Не сразу признала его и знакомая горничная. А узнав, словно испугалась. Но, быстро найдя в своем ящике ключи от номера, робко протянула тяжелую грушу.
— А к вам тут вчера вечером, поздно уже, пытались пройти двое, уверяли, что старые ваши знакомые. Но я не пустила, пригрозив вызвать охрану… — И добавила уже совсем глупую фразу: — А вы их не знаете?
«Ох уж эта Олечка! И чего в ней Филя нашел? А может, как раз эту самую, щемящую провинциальную наивность?..»
— Откуда ж я могу их знать, если не видел? — ответил Александр Борисович тоже не самым умным образом. — Как они хоть выглядели?
— Как? — удивилась она. — Да как бандиты с большой дороги!
— Нет, с такими я компанию не вожу, а тебе спасибо, Олечка, что защитила мою честь. Просто не знаю, что бы я без тебя делал. Тебе привет, кстати, от одного нашего знакомого.
Турецкий сказал это просто так, чтобы сделать женщине приятное. И Олечка зарделась.
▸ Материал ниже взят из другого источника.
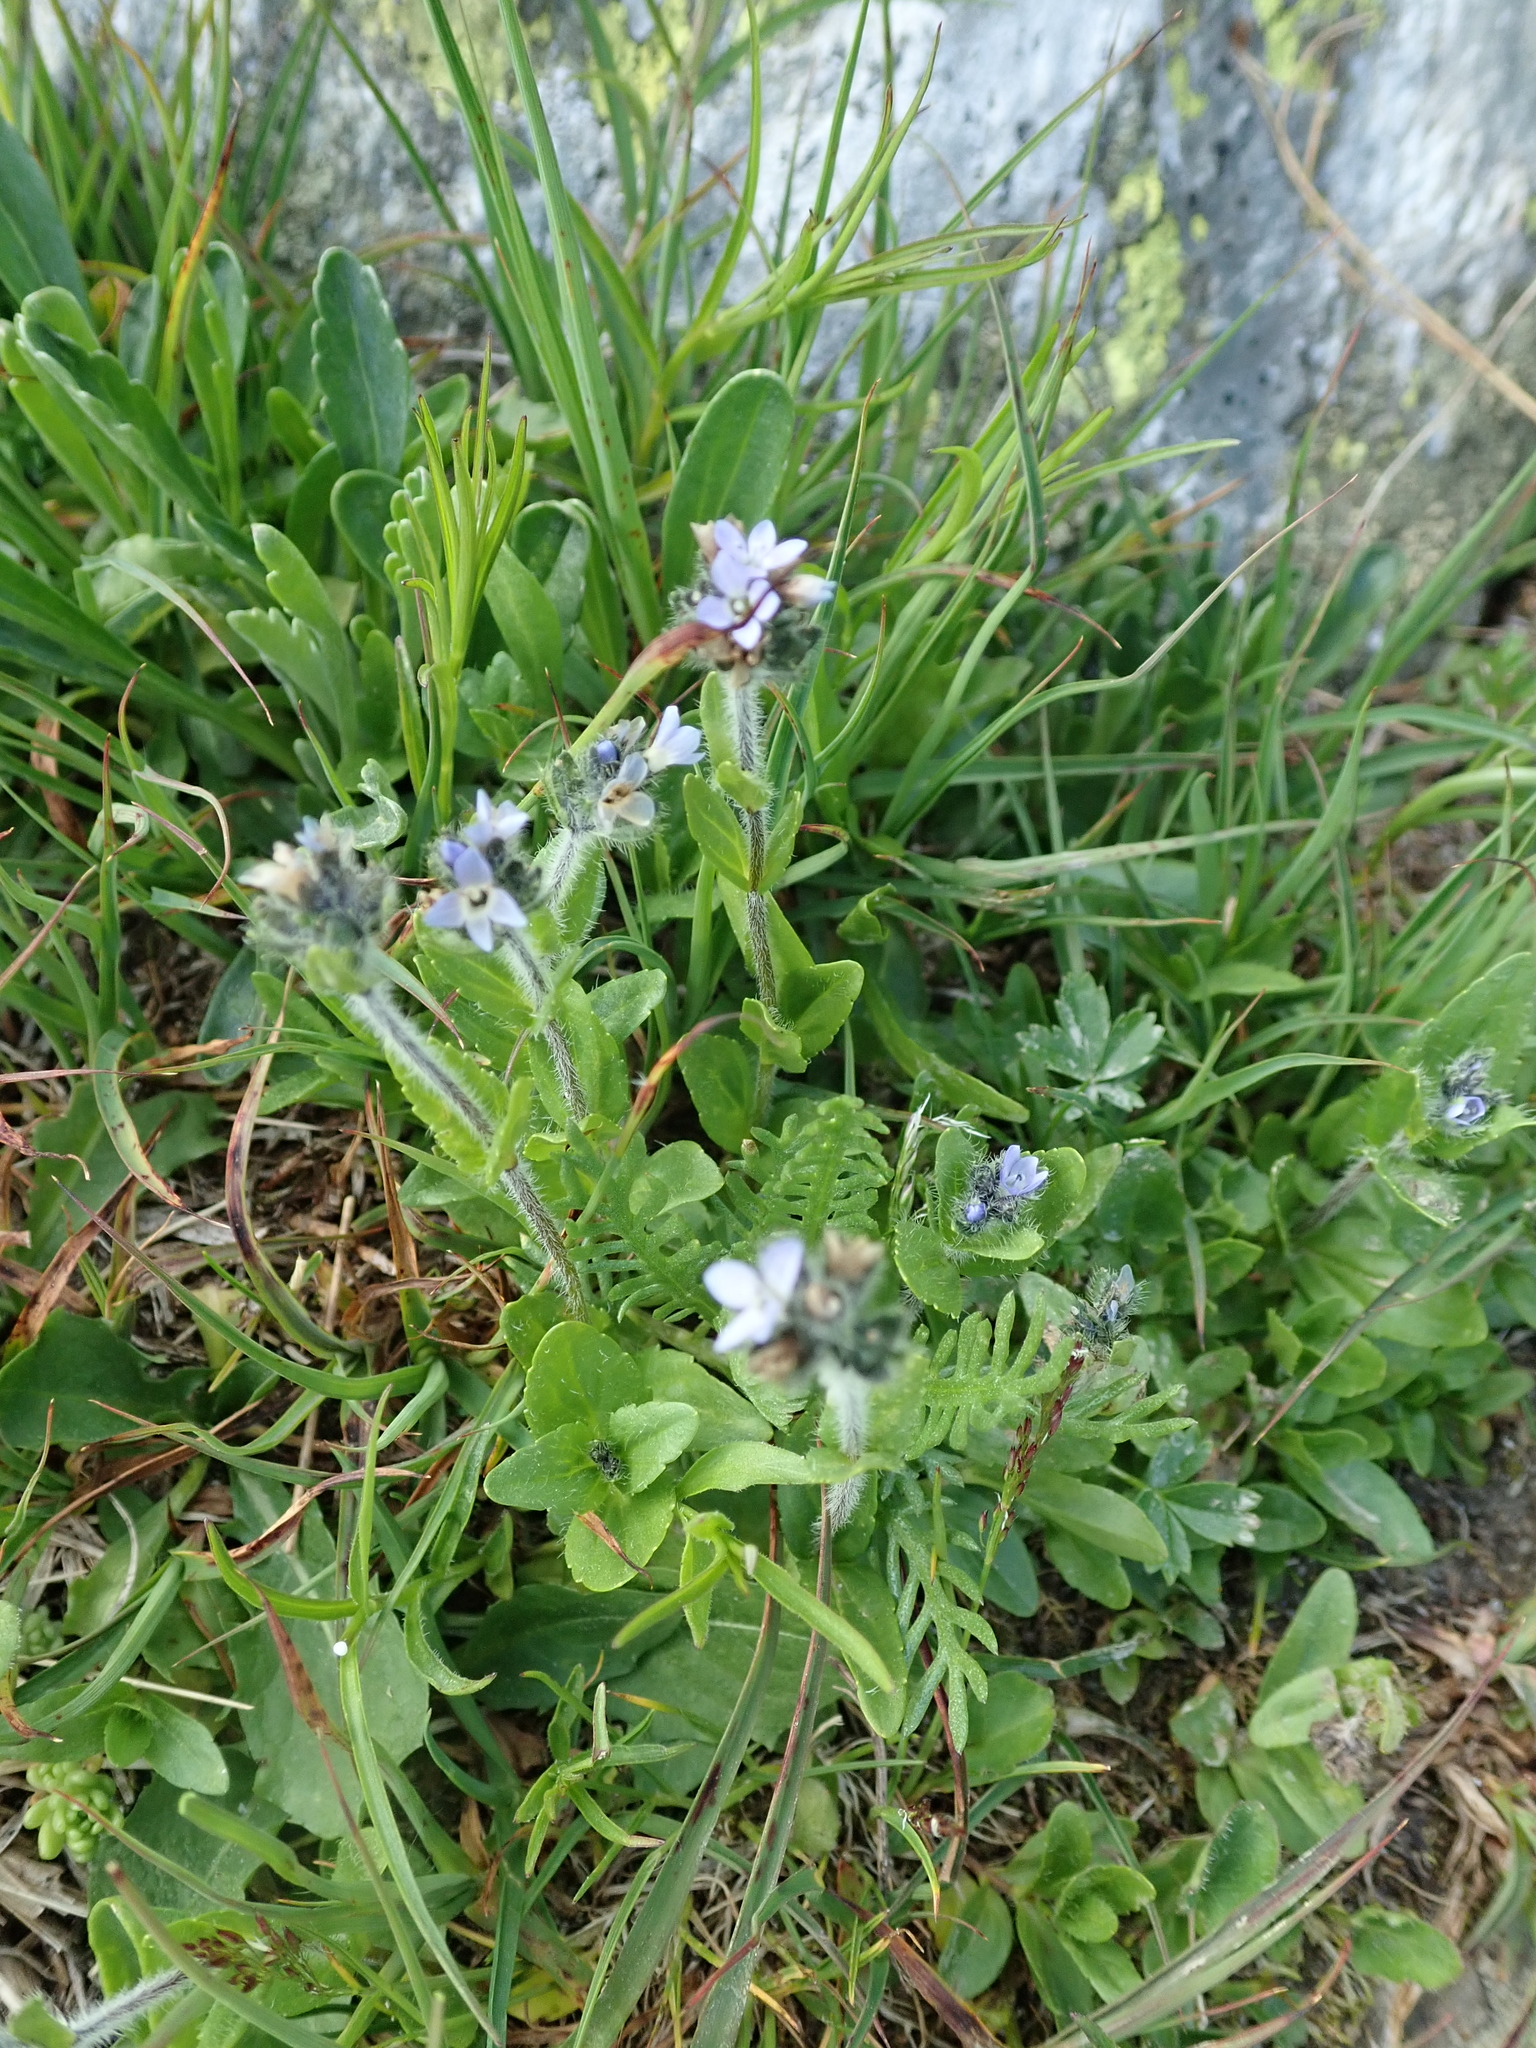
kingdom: Plantae
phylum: Tracheophyta
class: Magnoliopsida
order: Lamiales
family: Plantaginaceae
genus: Veronica
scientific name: Veronica alpina
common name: Alpine speedwell
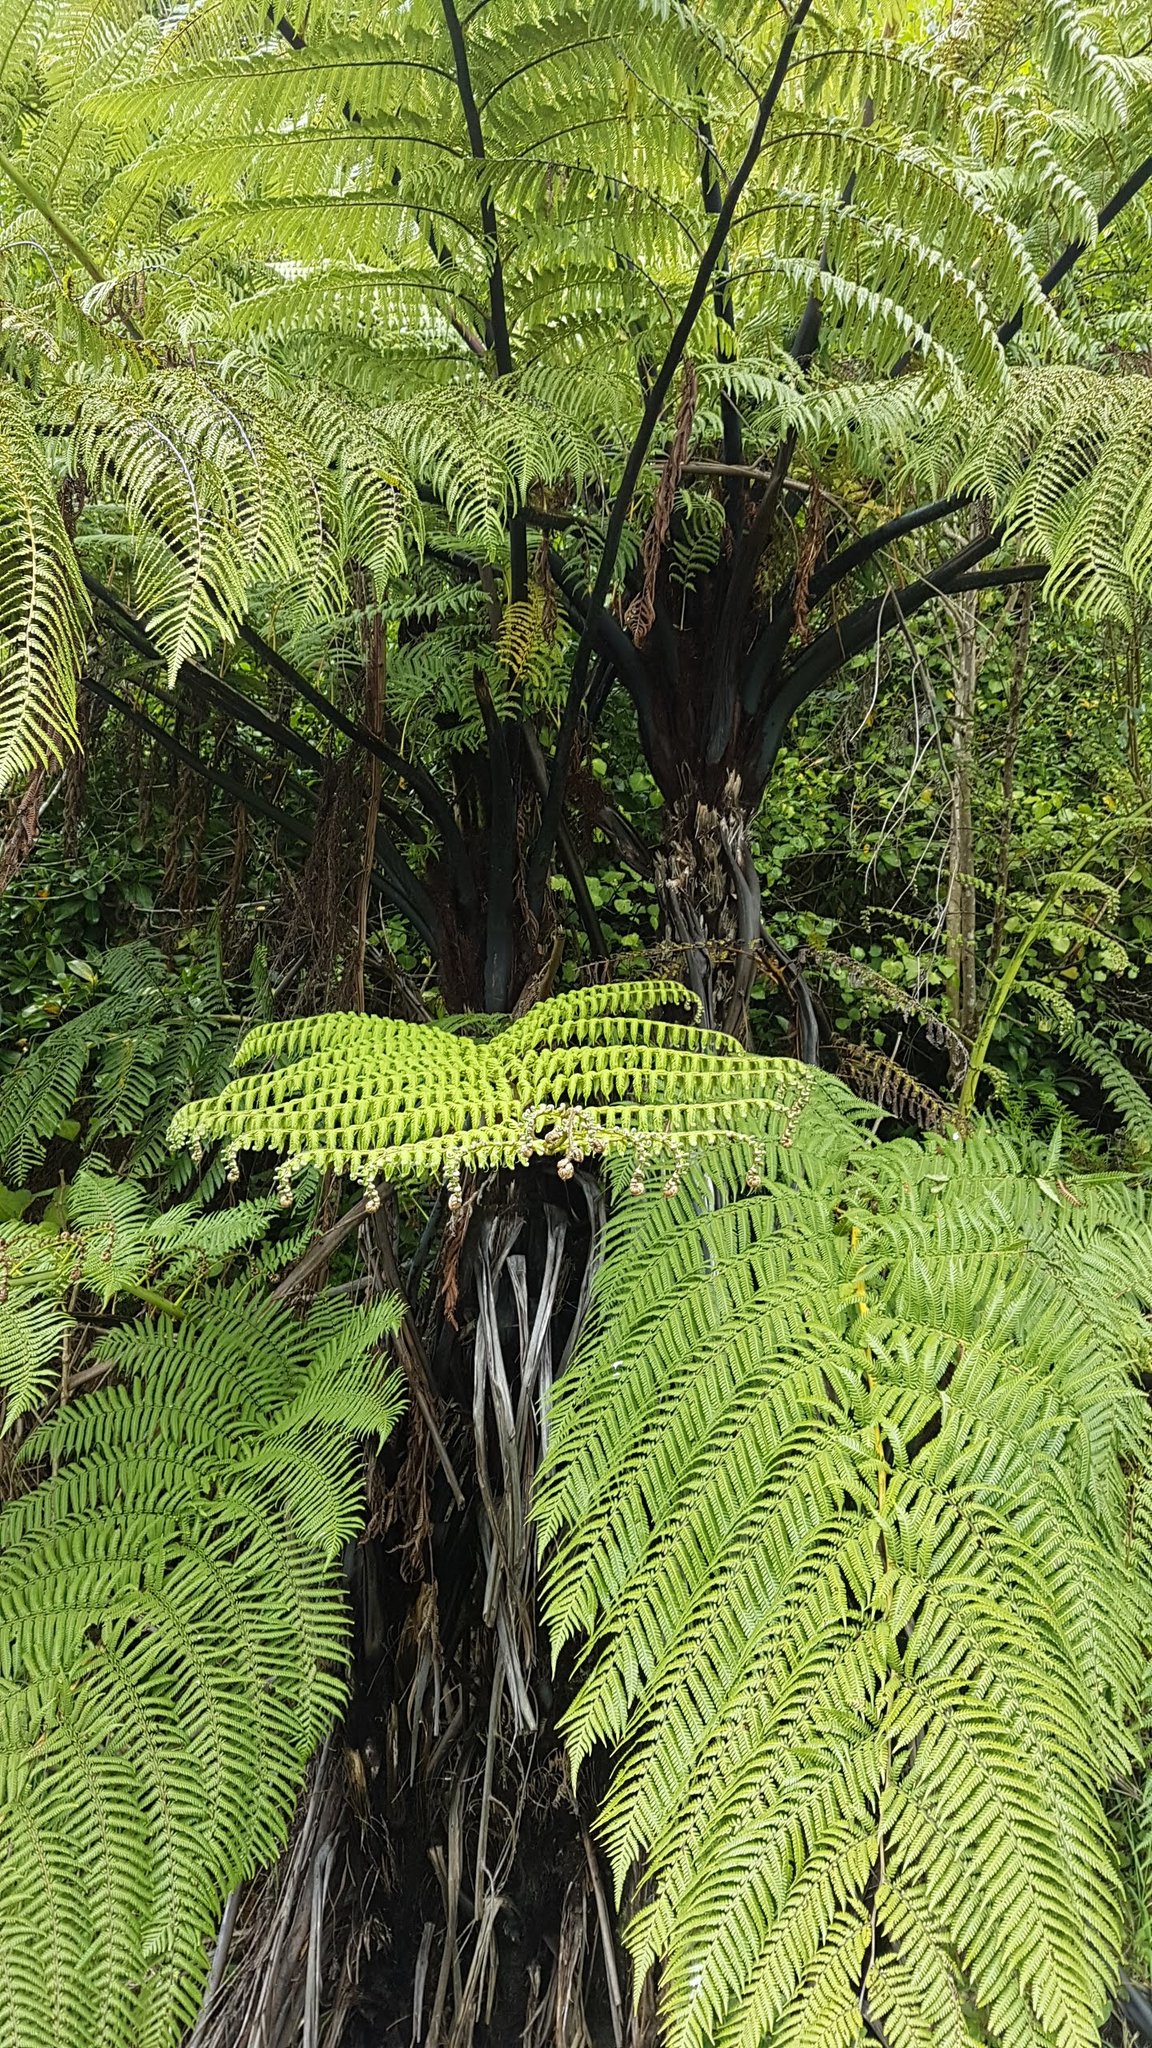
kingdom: Plantae
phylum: Tracheophyta
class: Polypodiopsida
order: Cyatheales
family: Cyatheaceae
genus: Sphaeropteris
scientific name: Sphaeropteris medullaris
Несколько нетронутых «ловушек», расставленных в номере, указывали на то, что посторонних здесь не было. Значит, он сделал правильно, когда, уезжая вчера, не взял с собой мобильник, неизвестный этим бандитам. Обычный-то, который постоянно носил с собой и куда ему звонил адвокат, теперь, естественно, пропал со всем остальным, что находилось в куртке Александра Борисовича, исчез в карманах «стражей порядка».
Быстро приведя себя в относительный порядок, сменив одежду и снова подмалевав синяки и шрамы с помощью Филиного грима, коробочку которого Сева дал Турецкому с собой, он вдруг услышал трель единственного теперь мобильника. Звонил Сева.
— Борисыч, срочно подъезжай к больнице, есть хорошая новость…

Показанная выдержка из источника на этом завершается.